J’ai vraiment apprécié le fait que la CAF ait décidé de reporter d’un an chacun, le Championnat d’Afrique des Nations (CHAN) et la Coupe d’Afrique des Nations (CAN) initialement prévus en 2020 et 2021, en raison de la pandémie du coronavirus. C’est une excellence nouvelle pour nous. J’ai également apprécié le fait que le Comité Exécutif de la Confédération Africaine de Football (CAF) ait reconnu et félicité les efforts du gouvernement camerounais, résolument engagé dans les préparatifs liés à l’organisation de ces compétition. Nous remercions la CAF pour la confiance renouvelée au Cameroun. C’est une confiance totalement méritée pour notre pays, au regard des efforts incroyables qui ont été déployés par le gouvernement et l’ensemble des acteurs impliqués dans la préparation de ces compétitions. C’est l’occasion d’exprimer une fois encore au président de la République et à l’ensemble des pouvoirs publics, les remerciements de la Fécafoot pour les engagements tenus dans l’organisation des deux compétitions africaines. Je n’ai aucun doute que nous allons nous hisser à la hauteur du défi et le relever avec brio dans six mois pour le Chan et dans un an et demi pour la CAN.

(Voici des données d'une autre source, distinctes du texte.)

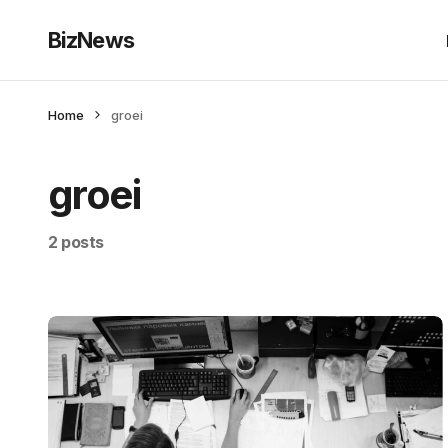
BizNews
Home
groei
groei
2 posts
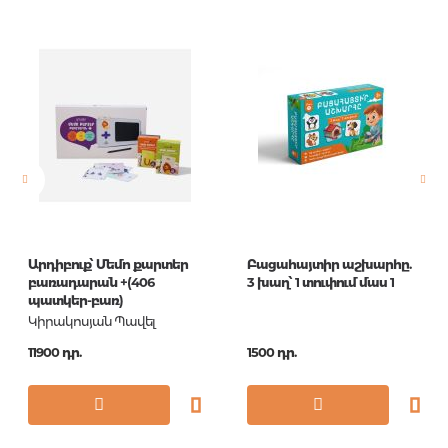
Արդիբուք՝ Մեմո քարտեր
Բացահայտիր աշխարհը.
բառադարան +(406
3 խաղ՝ 1 տուփում մաս 1
պատկեր-բառ)
Կիրակոսյան Պավել
11900 դր.
1500 դր.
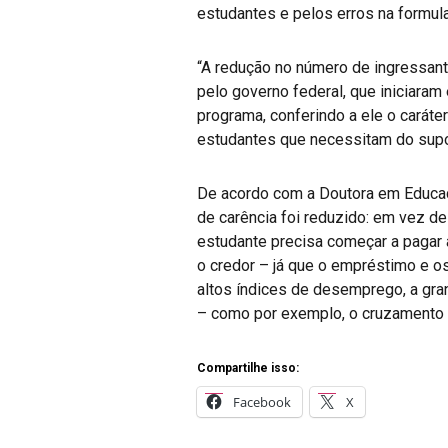
estudantes e pelos erros na formul
“A redução no número de ingressant
pelo governo federal, que iniciaram
programa, conferindo a ele o caráter
estudantes que necessitam do supor
De acordo com a Doutora em Educaçã
de carência foi reduzido: em vez d
estudante precisa começar a pagar 
o credor – já que o empréstimo e o
altos índices de desemprego, a gran
– como por exemplo, o cruzamento 
Compartilhe isso:
Facebook
X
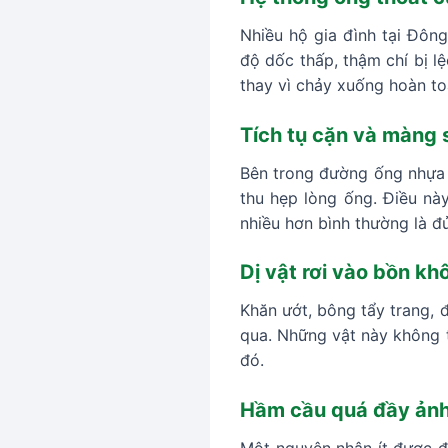
Nhiều hộ gia đình tại Đôn
độ dốc thấp, thậm chí bị l
thay vì chảy xuống hoàn t
Tích tụ cặn và màng 
Bên trong đường ống nhựa h
thu hẹp lòng ống. Điều nà
nhiều hơn bình thường là đ
Dị vật rơi vào bồn kh
Khăn ướt, bông tẩy trang, 
qua. Những vật này không 
đó.
Hầm cầu quá đầy ảnh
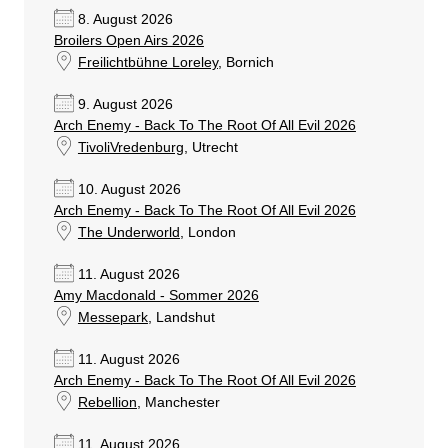
8. August 2026
Broilers Open Airs 2026
Freilichtbühne Loreley
, Bornich
9. August 2026
Arch Enemy - Back To The Root Of All Evil 2026
TivoliVredenburg
, Utrecht
10. August 2026
Arch Enemy - Back To The Root Of All Evil 2026
The Underworld
, London
11. August 2026
Amy Macdonald - Sommer 2026
Messepark
, Landshut
11. August 2026
Arch Enemy - Back To The Root Of All Evil 2026
Rebellion
, Manchester
11. August 2026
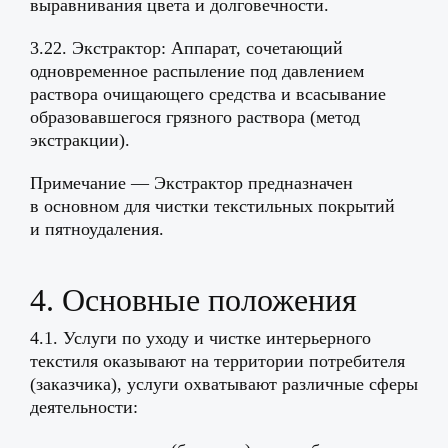
выравнивания цвета и долговечности.
3.22. Экстрактор: Аппарат, сочетающий
одновременное распыление под давлением
раствора очищающего средства и всасывание
образовавшегося грязного раствора (метод
экстракции).
Примечание — Экстрактор предназначен
в основном для чистки текстильных покрытий
и пятноудаления.
4. Основные положения
4.1. Услуги по уходу и чистке интерьерного
текстиля оказывают на территории потребителя
(заказчика), услуги охватывают различные сферы
деятельности:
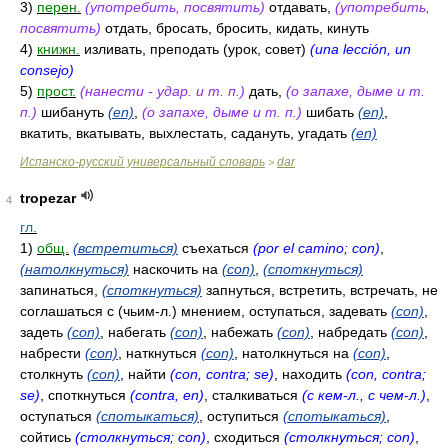
3)
перен.
(употребить, посвятить)
отдавать,
(употребить,
посвятить)
отдать, бросать, бросить, кидать, кинуть
4)
книжн.
изливать, преподать (урок, совет)
(una lección, un
consejo)
5)
прост.
(нанести - удар. и т. п.)
дать,
(о запахе, дыме и т.
п.)
шибануть
(en)
,
(о запахе, дыме и т. п.)
шибать
(en)
,
вкатить, вкатывать, выхлестать, садануть, угадать
(en)
Испанско-русский универсальный словарь
dar
>
tropezar
4
гл.
1)
общ.
(встретиться)
съехаться
(por el camino; con)
,
(натолкнуться)
наскочить на
(con)
,
(споткнуться)
запинаться,
(споткнуться)
запнуться, встретить, встречать, не
соглашаться с (чьим-л.) мнением, оступаться, задевать
(con)
,
задеть
(con)
, набегать
(con)
, набежать
(con)
, набредать
(con)
,
набрести
(con)
, наткнуться
(con)
, натолкнуться на
(con)
,
столкнуть
(con)
, найти
(con, contra; se)
, находить
(con, contra;
se)
, споткнуться
(contra, en)
, сталкиваться
(с кем-л., с чем-л.)
,
оступаться
(спотыкаться)
, оступиться
(спотыкаться)
,
сойтись
(столкнуться; con)
, сходиться
(столкнуться; con)
,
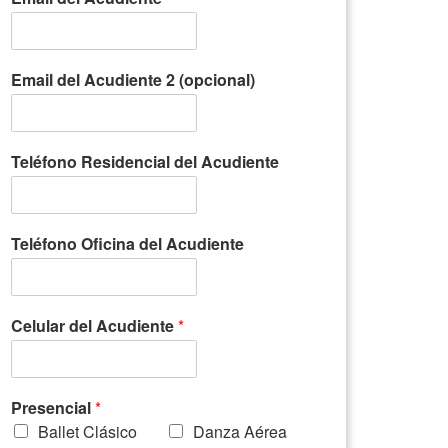
Email del Acudiente 2 (opcional)
Teléfono Residencial del Acudiente
Teléfono Oficina del Acudiente
Celular del Acudiente
*
Presencial
*
Ballet Clásico
Danza Aérea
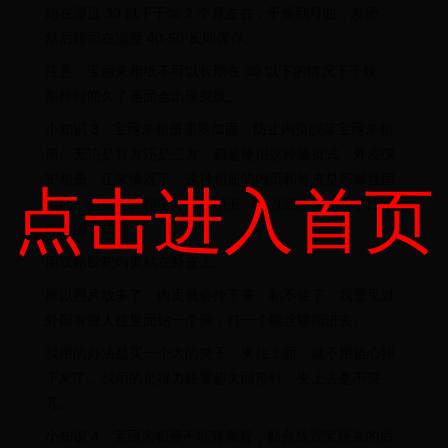
始在湿度 30 以下干燥 2 个月左右，干燥到弯曲，发硬，
然后转而在湿度 40-50 长期保存。
注意：宝丽来相纸不可以长期在 30 以下的情况下干燥，
那样时间久了画面会出现裂纹。
小知识 3：宝丽来相册需要加固，防止内页脱落宝丽来相
册，无论是官方还是三方，都是使用这种插页式，外皮保
护相册。正常情况下，这种相册的内页和外皮是用螺丝固
点击进入首页
定的，但是这样相册外观会很丑，所以宝丽来使用了比较
奔放的方式……
用双粘胶把内页粘在外皮上……
所以照片放多了，内页就会掉下来，粘不住了。我是见过
外国有狠人往里面钻一个洞，打一个螺丝螺帽进去。
我用的办法是买一个大的夹子，夹住上面，就不用担心掉
下来了。我用的是得力纽塞超大回形针，夹上去毫不突
兀。
小知识 4：宝丽来相册不能背靠背，贴合放置宝丽来的后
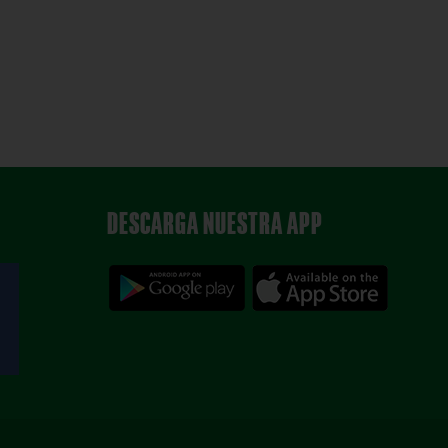
DESCARGA NUESTRA APP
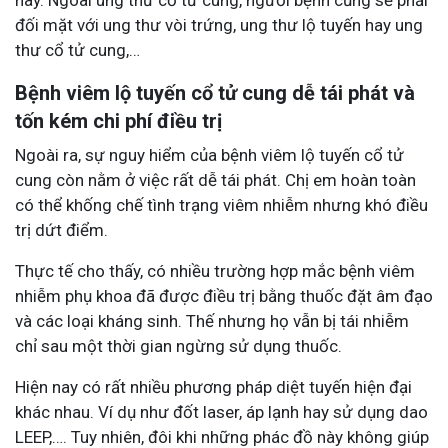
này. Ngoài ung thư cổ tử cung, người bệnh cũng sẽ phải
đối mặt với ung thư vòi trứng, ung thư lộ tuyến hay ung
thư cổ tử cung,…
Bệnh viêm lộ tuyến cổ tử cung dễ tái phát và
tốn kém chi phí điều trị
Ngoài ra, sự nguy hiểm của bệnh viêm lộ tuyến cổ tử
cung còn nằm ở việc rất dễ tái phát. Chị em hoàn toàn
có thể khống chế tình trạng viêm nhiễm nhưng khó điều
trị dứt điểm.
Thực tế cho thấy, có nhiều trường hợp mắc bệnh viêm
nhiễm phụ khoa đã được điều trị bằng thuốc đặt âm đạo
và các loại kháng sinh. Thế nhưng họ vẫn bị tái nhiễm
chỉ sau một thời gian ngừng sử dụng thuốc.
Hiện nay có rất nhiều phương pháp diệt tuyến hiện đại
khác nhau. Ví dụ như đốt laser, áp lạnh hay sử dụng dao
LEEP,…. Tuy nhiên, đôi khi những phác đồ này không giúp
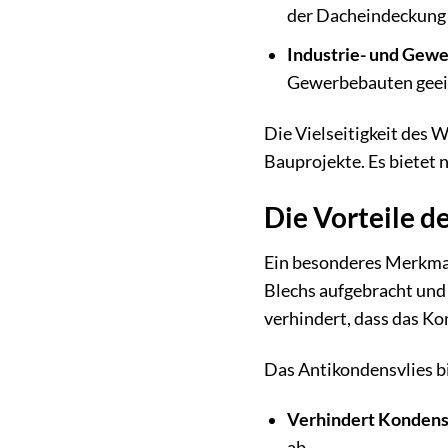
der Dacheindeckung 
Industrie- und Gew
Gewerbebauten geei
Die Vielseitigkeit des 
Bauprojekte. Es bietet 
Die Vorteile d
Ein besonderes Merkmal 
Blechs aufgebracht und
verhindert, dass das K
Das Antikondensvlies bi
Verhindert Kondens
ab.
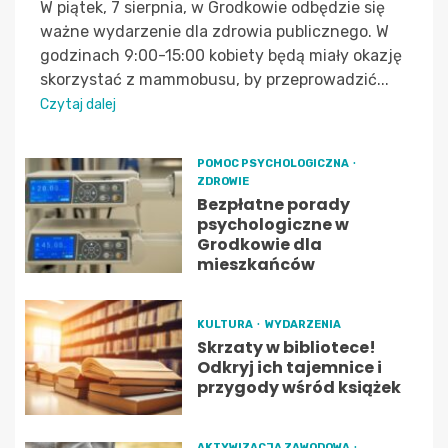
W piątek, 7 sierpnia, w Grodkowie odbędzie się
ważne wydarzenie dla zdrowia publicznego. W
godzinach 9:00-15:00 kobiety będą miały okazję
skorzystać z mammobusu, by przeprowadzić...
Czytaj dalej
POMOC PSYCHOLOGICZNA
ZDROWIE
Bezpłatne porady
psychologiczne w
Grodkowie dla
mieszkańców
KULTURA
WYDARZENIA
Skrzaty w bibliotece!
Odkryj ich tajemnice i
przygody wśród książek
AKTYWIZACJA ZAWODOWA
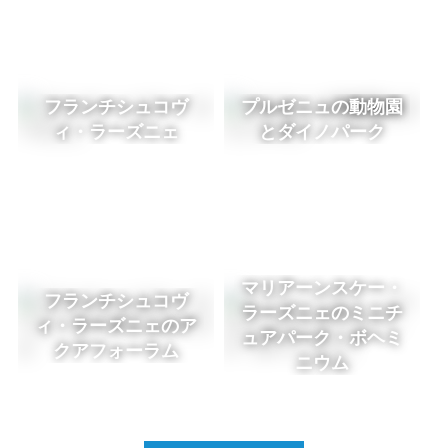
フランチシュコヴ
プルゼニュの動物園
ィ・ラーズニェ
とダイノパーク
マリアーンスケー・
フランチシュコヴ
ラーズニェのミニチ
ィ・ラーズニェのア
ュアパーク・ボヘミ
クアフォーラム
ニウム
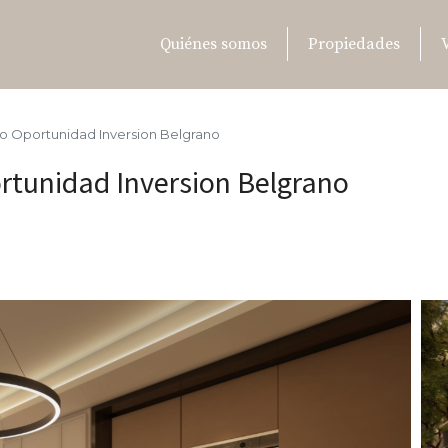
Quiénes somos
Propiedades
 Oportunidad Inversion Belgrano
tunidad Inversion Belgrano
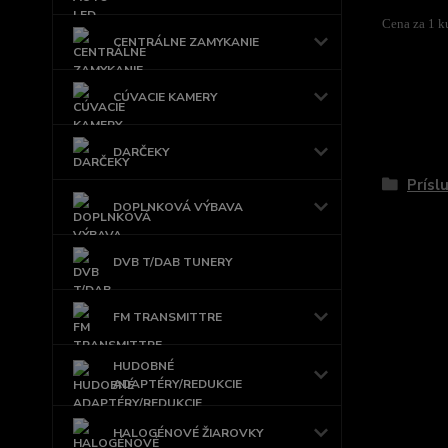
Cena za 1 k
CENTRÁLNE ZAMYKANIE
CÚVACIE KAMERY
Tovar 
DARČEKY
Prísl
DOPLNKOVÁ VÝBAVA
DVB T/DAB TUNERY
FM TRANSMITTRE
HUDOBNÉ
ADAPTÉRY/REDUKCIE
HALOGÉNOVÉ ŽIAROVKY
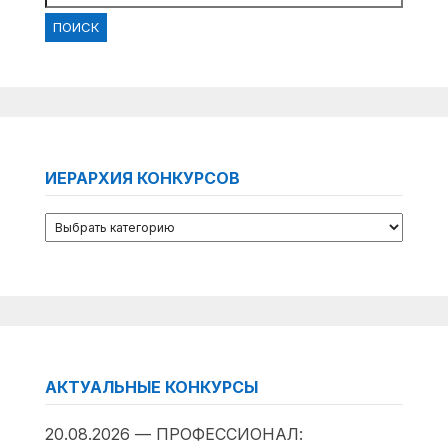
ИЕРАРХИЯ КОНКУРСОВ
АКТУАЛЬНЫЕ КОНКУРСЫ
20.08.2026 — ПРОФЕССИОНАЛ:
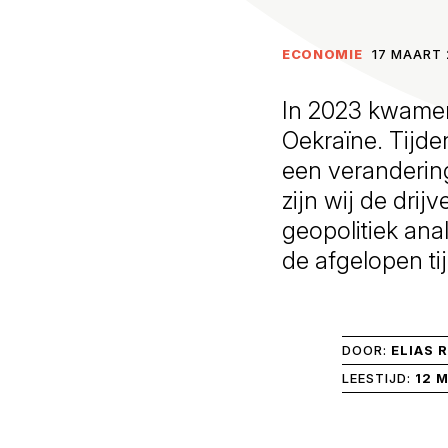
ECONOMIE
17 MAART 
In 2023 kwamen
Oekraïne. Tijde
een verandering
zijn wij de drij
geopolitiek ana
de afgelopen ti
DOOR:
ELIAS 
LEESTIJD:
12 M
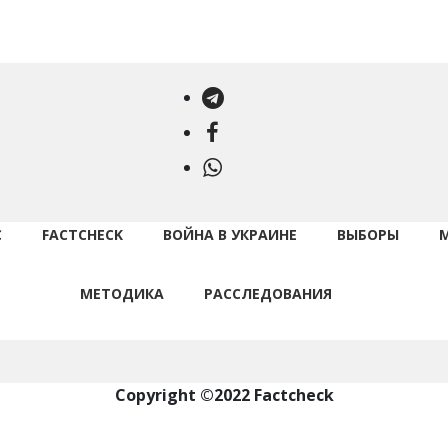
Telegram
Facebook
WhatsApp
С
FACTCHECK
ВОЙНА В УКРАИНЕ
ВЫБОРЫ
МЕТОДИКА
РАССЛЕДОВАНИЯ
Copyright ©2022 Factcheck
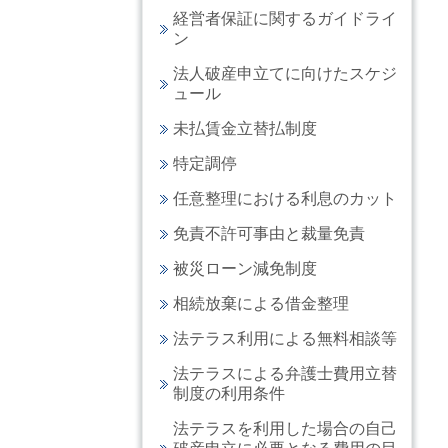
経営者保証に関するガイドライ
ン
法人破産申立てに向けたスケジ
ュール
未払賃金立替払制度
特定調停
任意整理における利息のカット
免責不許可事由と裁量免責
被災ローン減免制度
相続放棄による借金整理
法テラス利用による無料相談等
法テラスによる弁護士費用立替
制度の利用条件
法テラスを利用した場合の自己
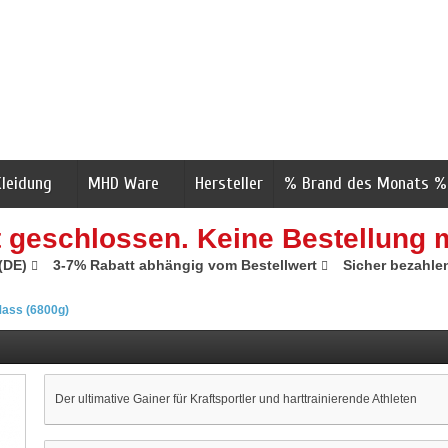
Kleidung
MHD Ware
Hersteller
% Brand des Monats %
t geschlossen. Keine Bestellung 
 (DE)
3-7% Rabatt abhängig vom Bestellwert
Sicher bezahle
Mass (6800g)
Der ultimative Gainer für Kraftsportler und harttrainierende Athleten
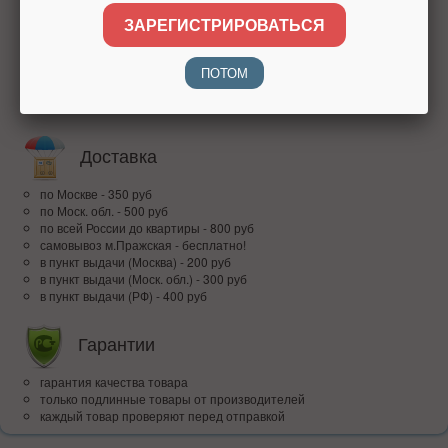
ЗАРЕГИСТРИРОВАТЬСЯ
Оплата
ПОТОМ
наличными при получении
банковским переводом
QR
Доставка
по Москве - 350 руб
по Моск. обл. - 500 руб
по всей Росcии до квартиры - 800 руб
самовывоз м.Пражская - бесплатно!
в пункт выдачи (Москва) - 200 руб
в пункт выдачи (Моск. обл.) - 300 руб
в пункт выдачи (РФ) - 400 руб
Гарантии
гарантия качества товара
только подлинные товары от производителей
каждый товар проверяют перед отправкой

A quoi faut-il s’attendre au niveau de la poursuite des travaux dans certains chantiers de la CAN ?

On fait tomber la pression ou on accélère plutôt la machine ? En réalité, il n’y a jamais eu de pression. Nous avons déjà des infrastructures disponibles. Nous avons dépassé les exigences de la CAF. Nous avons déjà 5 stades et il en faut 6. Il y a quelques petits recadrages à faire, mais qui ne sont pas de nature à remettre complètement en cause l’organisation de cette compétition. C’est impossible. Les Camerounais devraient être fiers aujourd’hui que cette compétition ne sera jamais annulée. On ne peut pas laisser un pays qui a investi autant dans les infrastructures. C’est important pour le football, pour le sport et pour la jeunesse. Le président de la CAF le sait et c’est pour cette raison qu’il a félicité notre gouvernement, pour les efforts consentis. Avoir deux grands stades de niveau international, des terrains d’entraînement disponibles dans chaque région du pays, c’est quelque chose d’exceptionnel. Il faut comprendre que nous devons être fiers parce que ces compétitions se dérouleront quel que soit le cas, au Cameroun. Le temps où on pouvait se poser des questions est révolu. Sans le Covid-19, on serait prêt en 2021. Le report nous donne juste l’opportunité de mieux se préparer encore.